The following commands can be used to operate on an engine object.
The command name is the name of the object itself (as returned by
ReferenceSystem::new) and the first argument is the method
name. Any remaining arguments are arguments to the method.
engineName set propertyName value
Sets the value of a property. A property always has a default
value which can be overridden by calling this method. Table 2 lists the properties that are defined for
an engine object and their default values.
engineName init
Initializes the engine. This method should always be called after
set has been called and before any other methods are called
for this object.
engineName print ?channel?
Prints the property values of the object. An optional output channel
can be given. Default output channel is stdout.
engineName enrollment identity fileTags outDir
Performs one enrollment operation, where a model is trained for
the given identity based on the speech files indicated by
fileTags (a Tcl list). The produced model is saved in directory
outDir.
engineName verification speaker identity fileTags
resultChannel
Performs one verification trial, where a speaker claims to have a
given identity using the speech files indicated by
fileTags (a Tcl list) to support the claim. The actual identity of the
speaker is speaker. The result is printed to
resultChannel.
engineName destroy
Destroys the object. This method should always be called when the
object is no longer needed.
The source code for the ReferenceSystem class can be found in tcl/vqst.tcl in the source
distribution.
| property* |
default |
description |
| lpcConfig* |
-f200 -o60 -p12 -a0.97 -s1 |
configuration options to lin2parProgram. The available
configuration options are described in Table 3. |
| cbSize* |
64 |
size of codebook to create during an enrollment operation |
| normalization* |
1 |
1 = use score normalization; 0 = no score normalization |
| nonClientModels* |
W |
a list of non-client model names separated with space (for example: "W", or "F M") |
| binDir |
"" |
where executable VQST files reside.

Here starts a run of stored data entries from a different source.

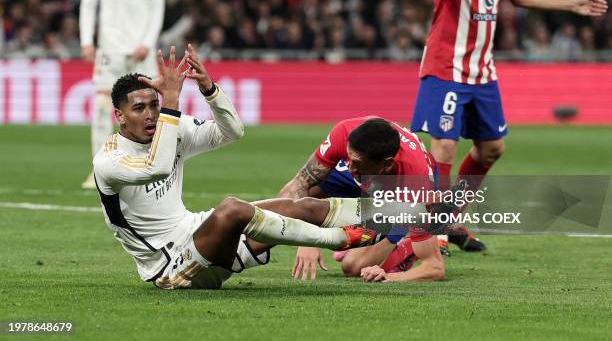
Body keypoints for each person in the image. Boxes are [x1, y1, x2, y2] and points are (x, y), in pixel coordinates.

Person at [93, 45, 418, 290]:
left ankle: (410, 216)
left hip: (199, 236)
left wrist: (208, 89)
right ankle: (337, 239)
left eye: (154, 104)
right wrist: (172, 105)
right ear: (119, 116)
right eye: (139, 108)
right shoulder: (110, 161)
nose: (150, 114)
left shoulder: (170, 127)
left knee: (299, 206)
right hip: (171, 268)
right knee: (233, 208)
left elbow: (232, 131)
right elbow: (158, 168)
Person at [411, 0, 608, 253]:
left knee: (491, 149)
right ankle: (435, 233)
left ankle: (452, 217)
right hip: (446, 65)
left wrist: (571, 3)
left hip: (482, 70)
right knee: (445, 145)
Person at [279, 117, 445, 282]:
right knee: (285, 200)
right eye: (348, 157)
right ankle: (252, 253)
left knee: (353, 266)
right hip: (366, 172)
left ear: (386, 165)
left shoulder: (416, 184)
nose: (348, 165)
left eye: (355, 161)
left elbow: (434, 267)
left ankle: (406, 246)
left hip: (394, 193)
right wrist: (308, 240)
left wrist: (391, 277)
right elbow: (298, 184)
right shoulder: (344, 133)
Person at [80, 0, 166, 189]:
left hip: (141, 49)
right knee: (103, 104)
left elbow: (157, 6)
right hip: (110, 49)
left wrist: (148, 43)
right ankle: (98, 169)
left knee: (150, 106)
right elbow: (88, 2)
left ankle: (151, 166)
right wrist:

May be empty ("") if they are
in the current search path. |
| alw2linProgram* |
alw2lin |
binary program that decodes A-law sample to linear scale |
| lin2parProgram* |
lpccep |
binary program that parameterizes a speech file |
| concatProgram* |
concat |
binary program that concatenates parameterized files |
| gencbProgram* |
gencb |
binary program that trains a speaker model (codebook) |
| vqtestProgram* |
vqtest |
binary program that computes a score for a test utterance against a speaker model |
| tmpDir |
/tmp |
where to create temporary files |
| cliDir |
cli |
where to find client model files (codebooks) |
| refDir |
ref |
where to find non-client model files (codebooks) |
| linearExt |
.lin |
filename extension for sample files with linear scale |
| paramExt |
.lpc |
filename extension for parameter files |
| modelExt |
.cb |
filename extension for client and non-client model files (codebooks) |
| uniqTag |
|
set automatically by the new command |
| lpcConfigFileName |
|
set automatically by the new command |
| trace |
0 |
Set to 1 for trace output; 0 for no trace output. |
Table 2. Properties in a ReferenceSystem
object. *These properties must have their default values
for the system to perform as a reference system in the sense that it
produces the same results in all sites.
| option |
default |
description |
| -f |
256 |
the speech frame size in samples |
| -o |
50[%] |
the overlap between the neighbouring speech frames in
percentage |
| -p |
12 |
the LPC-cepstrum vector size |
| -t |
0.01 |
the absolute energy threshold: this parameter is used to
discard any speech frame whose absolute average energy is less
than the given value |
| -a |
0.95 |
the pre-emphasis coefficient |
| -h |
0 |
header size (in number of integers) : its default value is
"0" meaning use all the speech samples in the input file. If it is set
to any non-zero value, that many samples at the top of the speech file
will be ignored. Note that when the alw2lin program is used
to produce the input to the LPC-cepstrum program, header size must be 0. |
| -s |
0 |
a trace information parameter: if set to zero, info on various
parameter values will be printed. If set to "1" no parameter values
are printed (silent mode). |
Table 3. Configuration options for the LPC-cepstrum program.